Repeat the records exactly, minus the pictures.
╭──
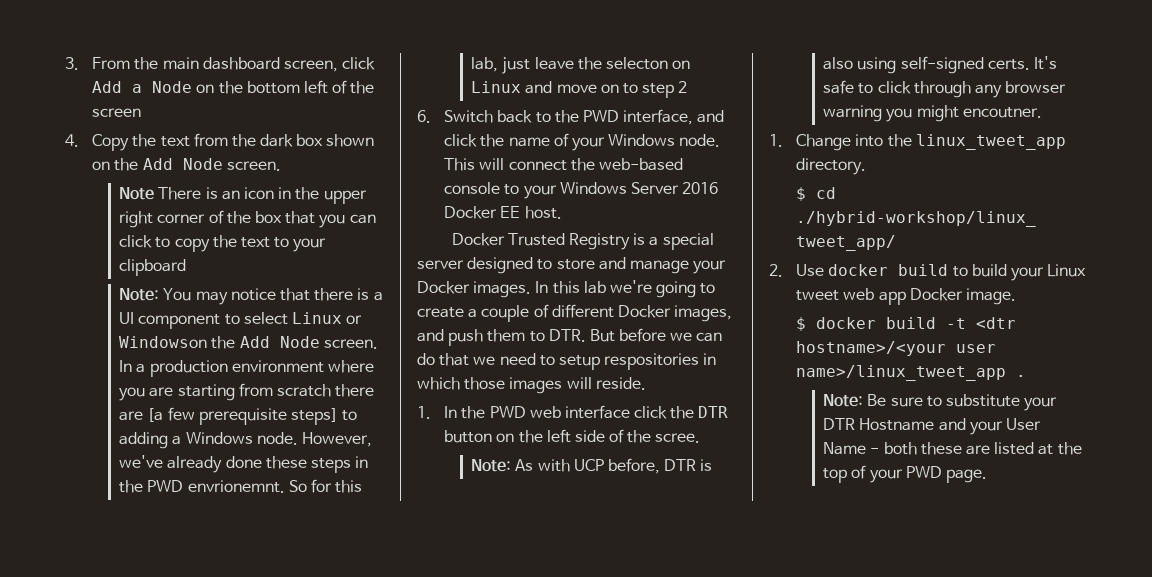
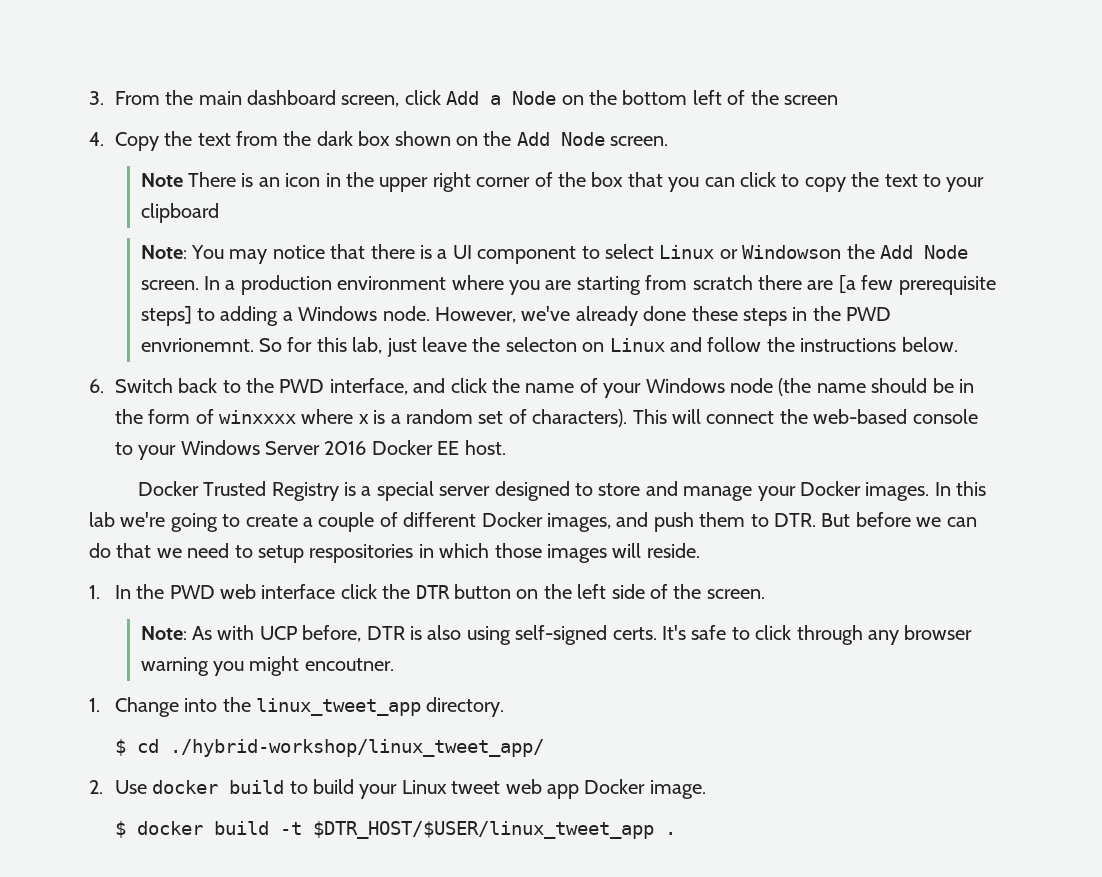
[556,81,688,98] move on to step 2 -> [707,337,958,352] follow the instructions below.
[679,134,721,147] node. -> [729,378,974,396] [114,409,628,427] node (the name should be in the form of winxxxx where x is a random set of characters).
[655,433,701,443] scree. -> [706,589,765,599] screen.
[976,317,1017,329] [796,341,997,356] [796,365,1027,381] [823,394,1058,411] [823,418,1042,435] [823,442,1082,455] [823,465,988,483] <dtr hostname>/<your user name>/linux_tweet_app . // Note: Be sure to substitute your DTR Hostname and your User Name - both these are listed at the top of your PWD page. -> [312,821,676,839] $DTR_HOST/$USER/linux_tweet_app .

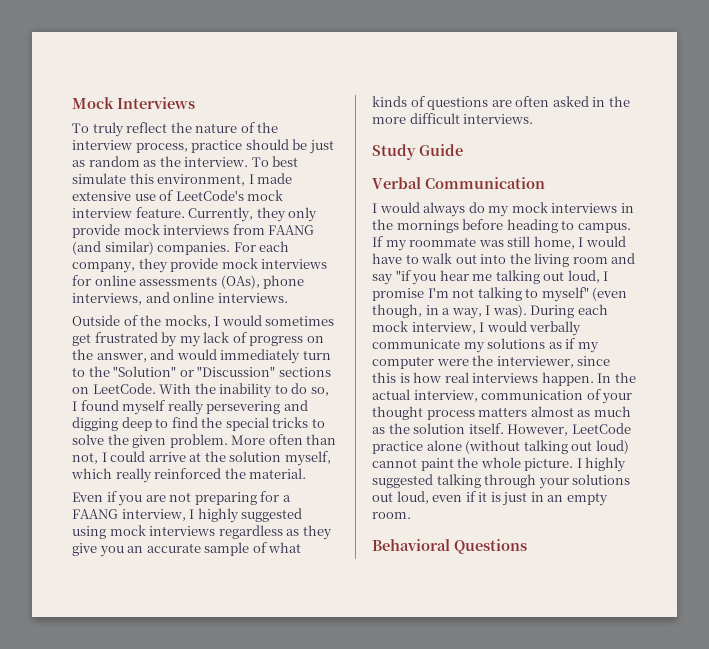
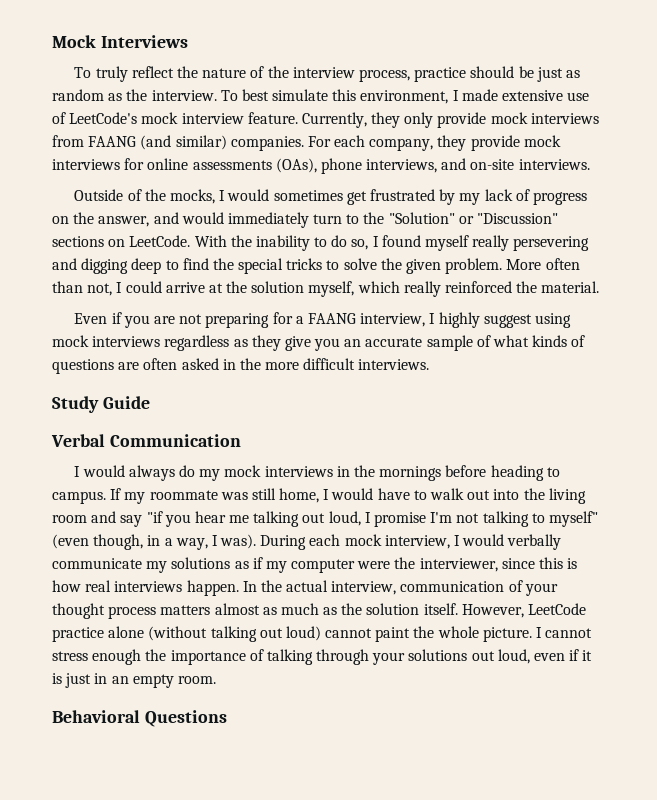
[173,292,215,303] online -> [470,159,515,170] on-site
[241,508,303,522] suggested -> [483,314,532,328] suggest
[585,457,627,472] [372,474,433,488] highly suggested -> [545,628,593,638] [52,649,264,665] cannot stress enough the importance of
╰──
(RESULT OF THIS TASK)
[556,81,688,98] move on to step 2 -> [707,337,958,352] follow the instructions below.
[679,134,721,147] node. -> [729,378,974,396] [114,409,628,427] node (the name should be in the form of winxxxx where x is a random set of characters).
[655,433,701,443] scree. -> [706,589,765,599] screen.
[976,317,1017,329] [796,341,997,356] [796,365,1027,381] [823,394,1058,411] [823,418,1042,435] [823,442,1082,455] [823,465,988,483] <dtr hostname>/<your user name>/linux_tweet_app . // Note: Be sure to substitute your DTR Hostname and your User Name - both these are listed at the top of your PWD page. -> [312,821,676,839] $DTR_HOST/$USER/linux_tweet_app .

[173,292,215,303] online -> [470,159,515,170] on-site
[241,508,303,522] suggested -> [483,314,532,328] suggest
[585,457,627,472] [372,474,433,488] highly suggested -> [545,628,593,638] [52,649,264,665] cannot stress enough the importance of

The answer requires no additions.